Lineage syntax, semantics and transport

From Earth Science Information Partners (ESIP)

Lineage Syntax

Most lineages, whether prescriptive, descriptive or other, can be represented as a graph. However, there is as yet no standard syntax for representing said graphs. Thus, it is likely that multiple value-added sites will have their own syntax within each site.

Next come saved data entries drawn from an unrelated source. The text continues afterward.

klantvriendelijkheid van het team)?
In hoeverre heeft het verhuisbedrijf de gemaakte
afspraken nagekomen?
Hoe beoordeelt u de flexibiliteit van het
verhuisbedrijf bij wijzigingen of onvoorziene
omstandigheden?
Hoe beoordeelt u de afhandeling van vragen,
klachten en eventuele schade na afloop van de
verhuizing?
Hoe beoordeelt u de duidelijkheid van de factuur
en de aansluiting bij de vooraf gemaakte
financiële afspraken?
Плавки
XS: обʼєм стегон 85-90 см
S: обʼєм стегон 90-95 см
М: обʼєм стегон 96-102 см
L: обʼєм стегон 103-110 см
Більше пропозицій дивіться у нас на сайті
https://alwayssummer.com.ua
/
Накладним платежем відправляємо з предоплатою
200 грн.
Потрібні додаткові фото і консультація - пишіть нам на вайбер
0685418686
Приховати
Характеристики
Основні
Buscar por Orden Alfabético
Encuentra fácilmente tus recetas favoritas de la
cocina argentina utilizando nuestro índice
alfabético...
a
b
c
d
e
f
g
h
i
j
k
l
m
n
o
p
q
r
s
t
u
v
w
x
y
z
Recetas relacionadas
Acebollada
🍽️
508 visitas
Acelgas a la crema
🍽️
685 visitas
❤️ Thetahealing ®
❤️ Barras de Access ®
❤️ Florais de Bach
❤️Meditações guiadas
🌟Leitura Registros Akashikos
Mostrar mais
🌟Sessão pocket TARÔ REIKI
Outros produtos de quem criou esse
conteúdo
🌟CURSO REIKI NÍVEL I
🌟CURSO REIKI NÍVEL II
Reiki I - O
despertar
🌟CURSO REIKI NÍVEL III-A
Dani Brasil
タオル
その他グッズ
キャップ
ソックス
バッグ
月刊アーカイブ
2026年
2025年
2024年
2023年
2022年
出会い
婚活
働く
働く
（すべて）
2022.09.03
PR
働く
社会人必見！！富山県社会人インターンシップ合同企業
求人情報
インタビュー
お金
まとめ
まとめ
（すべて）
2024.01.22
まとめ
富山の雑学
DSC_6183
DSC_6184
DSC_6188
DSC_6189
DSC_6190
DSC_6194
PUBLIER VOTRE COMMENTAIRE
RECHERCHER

Still, we have to start somewhere. One approach is to begin with the ES3 schema used by UCSB in the 2nd Provenance challenge, and generalize it as necessary to accommodate inter-site lineages. Since the ES3 schema already includes mechanisms for nesting workflows and encapsulating mostly arbitrary extra metadata, this is a natural starting point for an inter-site workflow syntax. In this sense, it is similar to Giovanni's approach to lineage as well.

Lineage Semantics

At the same time, there must be some standardization of semantics to ensure the inclusion of key information and to enable clients to be written (eventually) to use the lineage metadata.

I suggest that we use the userMetadata element to store an initial cut at lineage metadata, specifically information identifying the site and a contact information (e.g. a URL), but following the semantics of the ISO 19115 standard for those attributes.

Lineage Transport

This is in some ways the most difficult part, and refers to the protocol request/response by which lineage is transported. There are three ways to do this: 1. Embed the lineage information in the "data" response of existing protocols, e.g., in the netcdf attributes of a WCS/netCDF profile response.

2. Develop a completely separate protocol, e.g. http://some.site.edu/lineage? http://webapps.datafed.net/dvoy_services/ogc.wsfl?SERVICE=wcs&REQUEST=GetCoverage&VERSION=1.0.0&CRS=EPSG:4326&COVERAGE=THREDDS_GFS.T&FORMAT=GML&BBOX=-180,-90,180,90,1350,1350&TIME=2005-12-06T12:00:00Z&WIDTH=900&HEIGHT=400&DEPTH=0

3. Extend existing protocols to include a LINEAGE request/response, e.g.: http://webapps.datafed.net/dvoy_services/ogc.wsfl?SERVICE=wcs&REQUEST=GetLineage&VERSION=1.0.0&CRS=EPSG:4326&COVERAGE=THREDDS_GFS.T&FORMAT=GML&BBOX=-180,-90,180,90,1350,1350&TIME=2005-12-06T12:00:00Z&WIDTH=900&HEIGHT=400&DEPTH=0

I suggest we take a stab at the third approach. See the Lineage scenarios for an example.